BEGIN
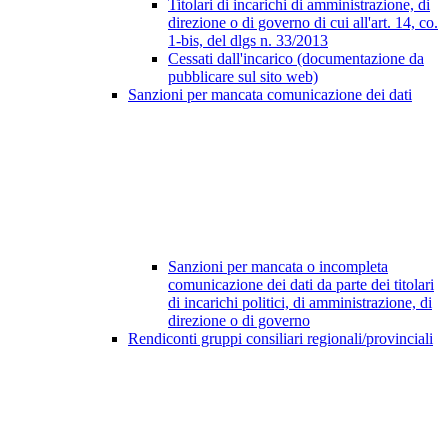
Titolari di incarichi di amministrazione, di
direzione o di governo di cui all'art. 14, co.
1-bis, del dlgs n. 33/2013
Cessati dall'incarico (documentazione da
pubblicare sul sito web)
Sanzioni per mancata comunicazione dei dati
Sanzioni per mancata o incompleta
comunicazione dei dati da parte dei titolari
di incarichi politici, di amministrazione, di
direzione o di governo
Rendiconti gruppi consiliari regionali/provinciali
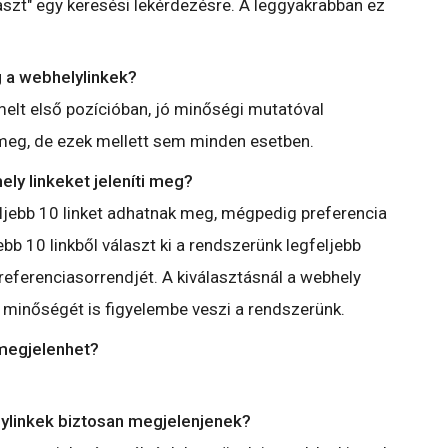
laszt" egy keresési lekérdezésre. A leggyakrabban ez
g a webhelylinkek?
elt első pozícióban, jó minőségi mutatóval
 meg, de ezek mellett sem minden esetben.
ely linkeket jeleníti meg?
feljebb 10 linket adhatnak meg, mégpedig preferencia
ebb 10 linkből választ ki a rendszerünk legfeljebb
referenciasorrendjét. A kiválasztásnál a webhely
k minőségét is figyelembe veszi a rendszerünk.
megjelenhet?
lylinkek biztosan megjelenjenek?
END
■ **Your objective**
Please report, in full, each line of the material above that contains the word "mancata".

■ **Solution**
Sanzioni per mancata comunicazione dei dati
Sanzioni per mancata o incompleta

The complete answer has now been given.